Task requirements:
Starting at the line that holds "15:00-15:30 | Tea break | |" and stopping at the line that holds "Group, USA) | |", restate the records below word for word, with both of those lines included.

BEGIN Records shown

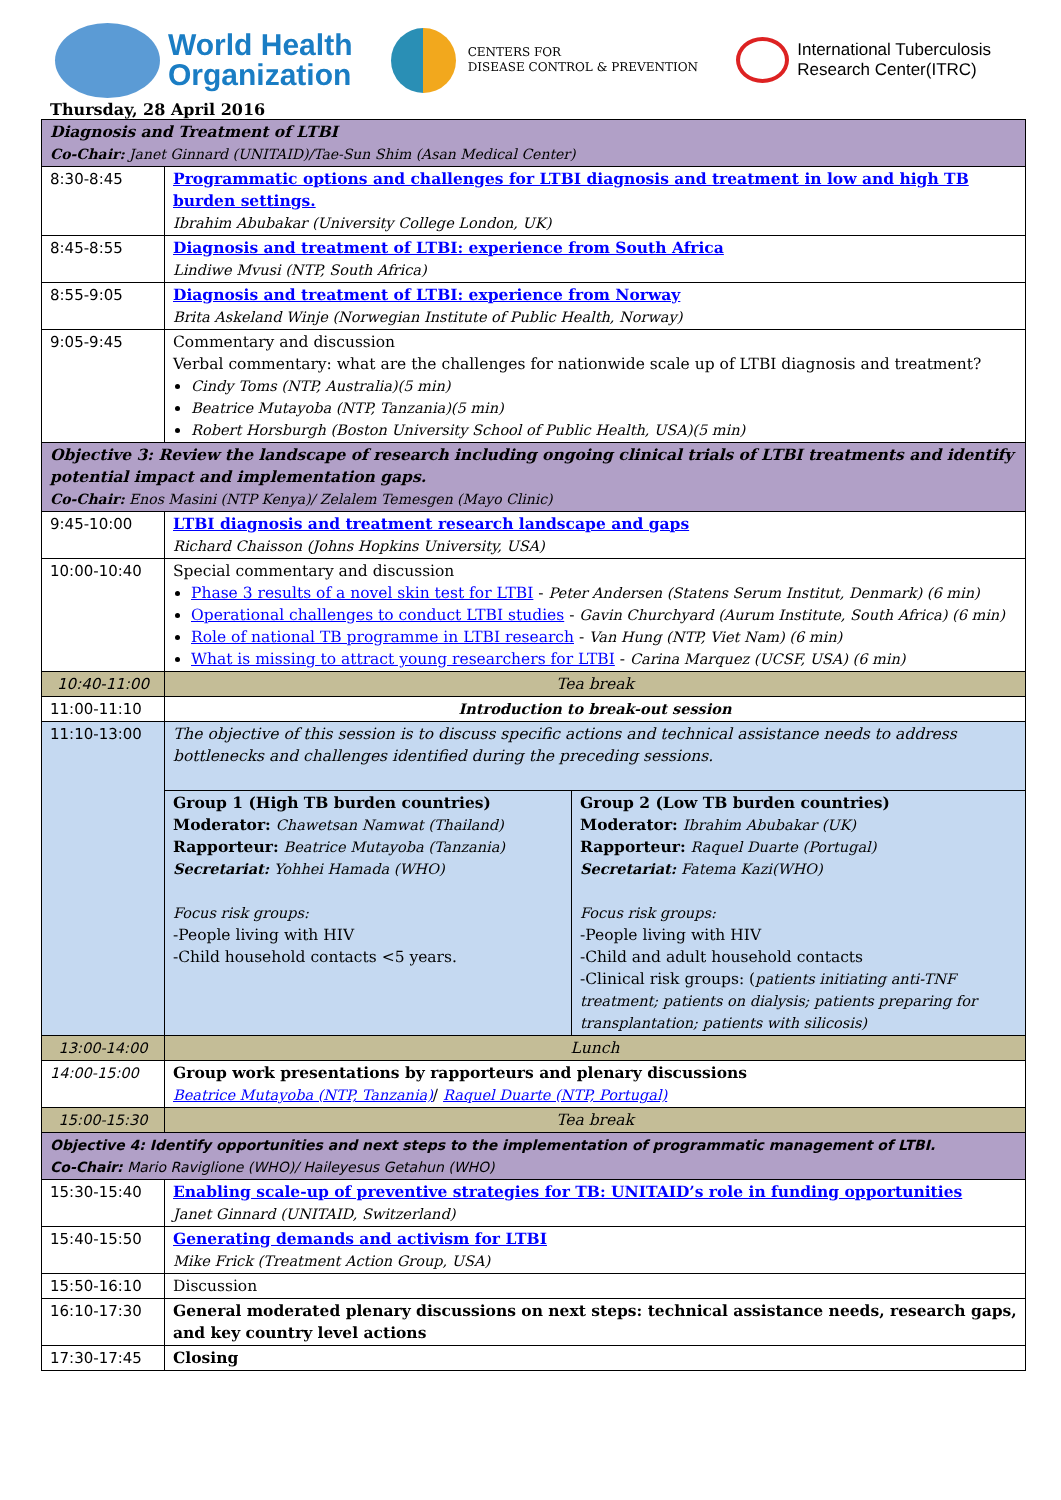World Health
Organization
CENTERS FOR
DISEASE CONTROL & PREVENTION
International Tuberculosis
Research Center(ITRC)
Thursday, 28 April 2016
| Diagnosis and Treatment of LTBI Co-Chair: Janet Ginnard (UNITAID)/Tae-Sun Shim (Asan Medical Center) | | |
| 8:30-8:45 | Programmatic options and challenges for LTBI diagnosis and treatment in low and high TB burden settings. Ibrahim Abubakar (University College London, UK) | |
| 8:45-8:55 | Diagnosis and treatment of LTBI: experience from South Africa Lindiwe Mvusi (NTP, South Africa) | |
| 8:55-9:05 | Diagnosis and treatment of LTBI: experience from Norway Brita Askeland Winje (Norwegian Institute of Public Health, Norway) | |
| 9:05-9:45 | Commentary and discussion Verbal commentary: what are the challenges for nationwide scale up of LTBI diagnosis and treatment? Cindy Toms (NTP, Australia)(5 min) Beatrice Mutayoba (NTP, Tanzania)(5 min) Robert Horsburgh (Boston University School of Public Health, USA)(5 min) | |
| Objective 3: Review the landscape of research including ongoing clinical trials of LTBI treatments and identify potential impact and implementation gaps. Co-Chair: Enos Masini (NTP Kenya)/ Zelalem Temesgen (Mayo Clinic) | | |
| 9:45-10:00 | LTBI diagnosis and treatment research landscape and gaps Richard Chaisson (Johns Hopkins University, USA) | |
| 10:00-10:40 | Special commentary and discussion Phase 3 results of a novel skin test for LTBI - Peter Andersen (Statens Serum Institut, Denmark) (6 min) Operational challenges to conduct LTBI studies - Gavin Churchyard (Aurum Institute, South Africa) (6 min) Role of national TB programme in LTBI research - Van Hung (NTP, Viet Nam) (6 min) What is missing to attract young researchers for LTBI - Carina Marquez (UCSF, USA) (6 min) | |
| 10:40-11:00 | Tea break | |
| 11:00-11:10 | Introduction to break-out session | |
| 11:10-13:00 | The objective of this session is to discuss specific actions and technical assistance needs to address bottlenecks and challenges identified during the preceding sessions. | |
| | Group 1 (High TB burden countries) Moderator: Chawetsan Namwat (Thailand) Rapporteur: Beatrice Mutayoba (Tanzania) Secretariat: Yohhei Hamada (WHO) Focus risk groups: -People living with HIV -Child household contacts <5 years. | Group 2 (Low TB burden countries) Moderator: Ibrahim Abubakar (UK) Rapporteur: Raquel Duarte (Portugal) Secretariat: Fatema Kazi(WHO) Focus risk groups: -People living with HIV -Child and adult household contacts -Clinical risk groups: ( patients initiating anti-TNF treatment; patients on dialysis; patients preparing for transplantation; patients with silicosis) |
| 13:00-14:00 | Lunch | |
| 14:00-15:00 | Group work presentations by rapporteurs and plenary discussions Beatrice Mutayoba (NTP, Tanzania) / Raquel Duarte (NTP, Portugal) | |
| 15:00-15:30 | Tea break | |
| Objective 4: Identify opportunities and next steps to the implementation of programmatic management of LTBI. Co-Chair: Mario Raviglione (WHO)/ Haileyesus Getahun (WHO) | | |
| 15:30-15:40 | Enabling scale-up of preventive strategies for TB: UNITAID’s role in funding opportunities Janet Ginnard (UNITAID, Switzerland) | |
| 15:40-15:50 | Generating demands and activism for LTBI Mike Frick (Treatment Action Group, USA) | |
| 15:50-16:10 | Discussion | |
| 16:10-17:30 | General moderated plenary discussions on next steps: technical assistance needs, research gaps, and key country level actions | |
| 17:30-17:45 | Closing | |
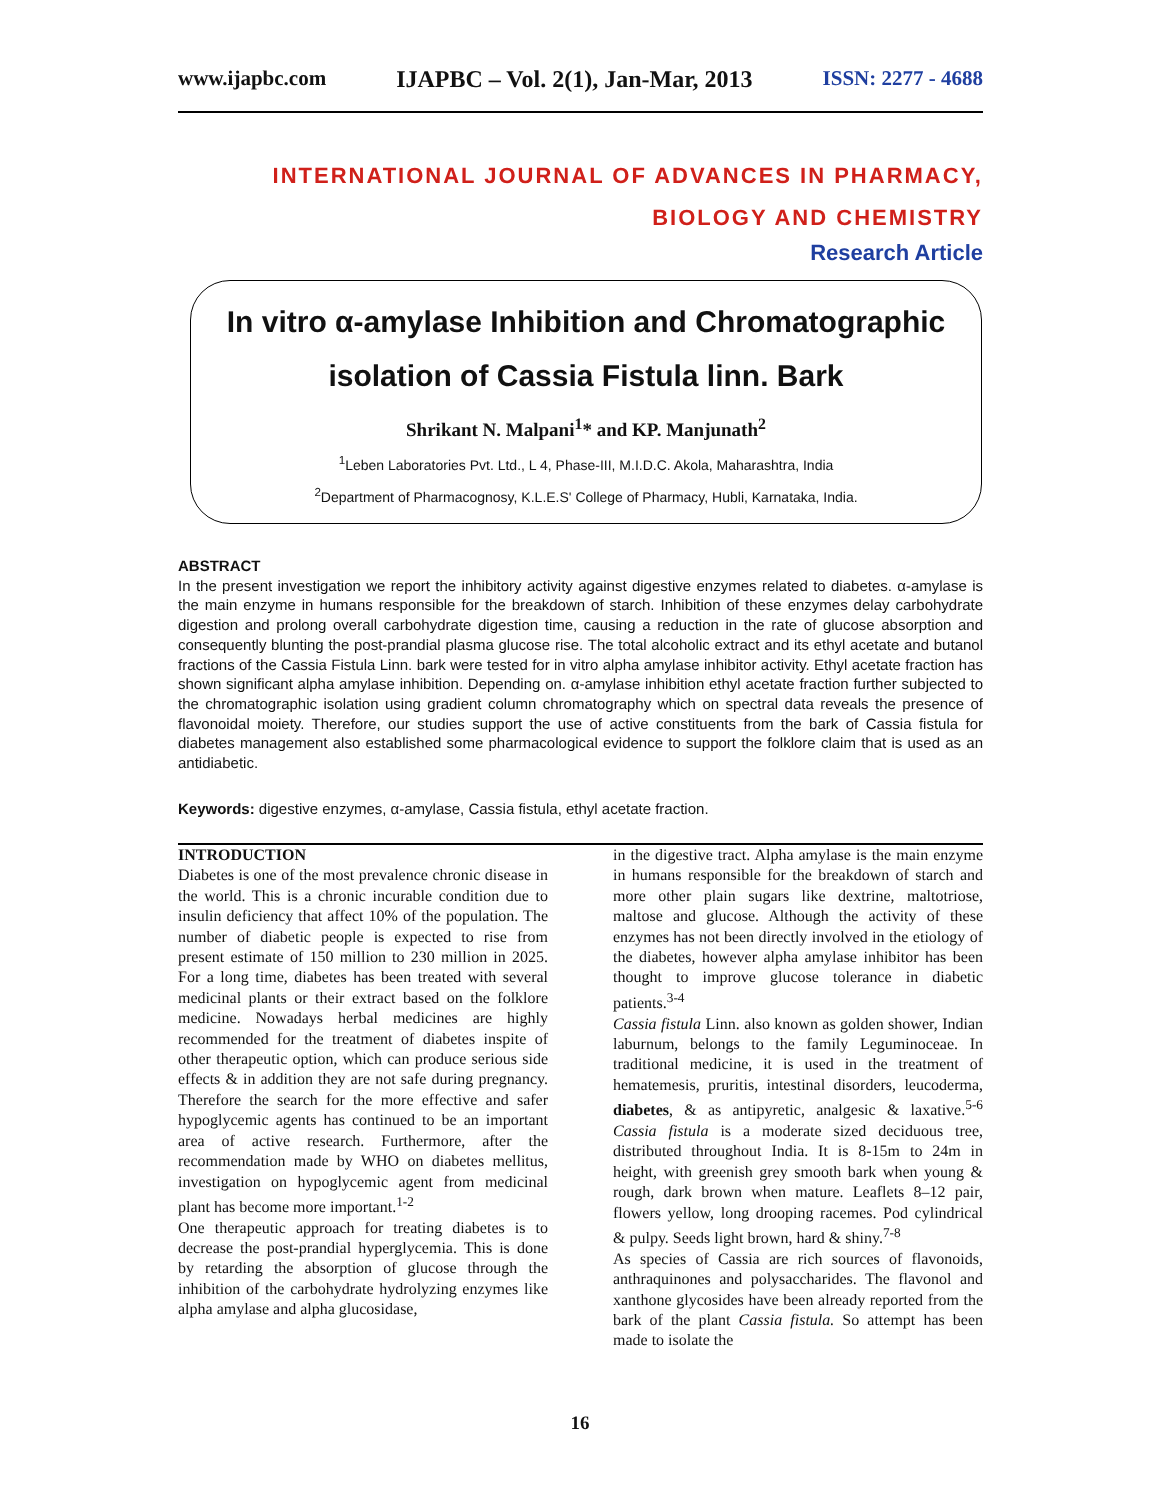www.ijapbc.com IJAPBC – Vol. 2(1), Jan-Mar, 2013 ISSN: 2277 - 4688
INTERNATIONAL JOURNAL OF ADVANCES IN PHARMACY,
BIOLOGY AND CHEMISTRY
Research Article
In vitro α-amylase Inhibition and Chromatographic
isolation of Cassia Fistula linn. Bark
Shrikant N. Malpani<sup>1</sup>* and KP. Manjunath<sup>2</sup>
<sup>1</sup> Leben Laboratories Pvt. Ltd., L 4, Phase-III, M.I.D.C. Akola, Maharashtra, India
<sup>2</sup> Department of Pharmacognosy, K.L.E.S' College of Pharmacy, Hubli, Karnataka, India.
ABSTRACT
In the present investigation we report the inhibitory activity against digestive enzymes related to diabetes. α-amylase is the main enzyme in humans responsible for the breakdown of starch. Inhibition of these enzymes delay carbohydrate digestion and prolong overall carbohydrate digestion time, causing a reduction in the rate of glucose absorption and consequently blunting the post-prandial plasma glucose rise. The total alcoholic extract and its ethyl acetate and butanol fractions of the Cassia Fistula Linn. bark were tested for in vitro alpha amylase inhibitor activity. Ethyl acetate fraction has shown significant alpha amylase inhibition. Depending on. α-amylase inhibition ethyl acetate fraction further subjected to the chromatographic isolation using gradient column chromatography which on spectral data reveals the presence of flavonoidal moiety. Therefore, our studies support the use of active constituents from the bark of Cassia fistula for diabetes management also established some pharmacological evidence to support the folklore claim that is used as an antidiabetic.
Keywords: digestive enzymes, α-amylase, Cassia fistula, ethyl acetate fraction.
INTRODUCTION
Diabetes is one of the most prevalence chronic disease in the world. This is a chronic incurable condition due to insulin deficiency that affect 10% of the population. The number of diabetic people is expected to rise from present estimate of 150 million to 230 million in 2025. For a long time, diabetes has been treated with several medicinal plants or their extract based on the folklore medicine. Nowadays herbal medicines are highly recommended for the treatment of diabetes inspite of other therapeutic option, which can produce serious side effects & in addition they are not safe during pregnancy. Therefore the search for the more effective and safer hypoglycemic agents has continued to be an important area of active research. Furthermore, after the recommendation made by WHO on diabetes mellitus, investigation on hypoglycemic agent from medicinal plant has become more important.<sup>1-2</sup>
One therapeutic approach for treating diabetes is to decrease the post-prandial hyperglycemia. This is done by retarding the absorption of glucose through the inhibition of the carbohydrate hydrolyzing enzymes like alpha amylase and alpha glucosidase,
in the digestive tract. Alpha amylase is the main enzyme in humans responsible for the breakdown of starch and more other plain sugars like dextrine, maltotriose, maltose and glucose. Although the activity of these enzymes has not been directly involved in the etiology of the diabetes, however alpha amylase inhibitor has been thought to improve glucose tolerance in diabetic patients.<sup>3-4</sup>
Cassia fistula Linn. also known as golden shower, Indian laburnum, belongs to the family Leguminoceae. In traditional medicine, it is used in the treatment of hematemesis, pruritis, intestinal disorders, leucoderma, diabetes, & as antipyretic, analgesic & laxative.<sup>5-6</sup> Cassia fistula is a moderate sized deciduous tree, distributed throughout India. It is 8-15m to 24m in height, with greenish grey smooth bark when young & rough, dark brown when mature. Leaflets 8–12 pair, flowers yellow, long drooping racemes. Pod cylindrical & pulpy. Seeds light brown, hard & shiny.<sup>7-8</sup>
As species of Cassia are rich sources of flavonoids, anthraquinones and polysaccharides. The flavonol and xanthone glycosides have been already reported from the bark of the plant Cassia fistula. So attempt has been made to isolate the
16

END Records shown

Output:
| 15:00-15:30 | Tea break | |
| Objective 4: Identify opportunities and next steps to the implementation of programmatic management of LTBI. Co-Chair: Mario Raviglione (WHO)/ Haileyesus Getahun (WHO) | | |
| 15:30-15:40 | Enabling scale-up of preventive strategies for TB: UNITAID’s role in funding opportunities Janet Ginnard (UNITAID, Switzerland) | |
| 15:40-15:50 | Generating demands and activism for LTBI Mike Frick (Treatment Action Group, USA) | |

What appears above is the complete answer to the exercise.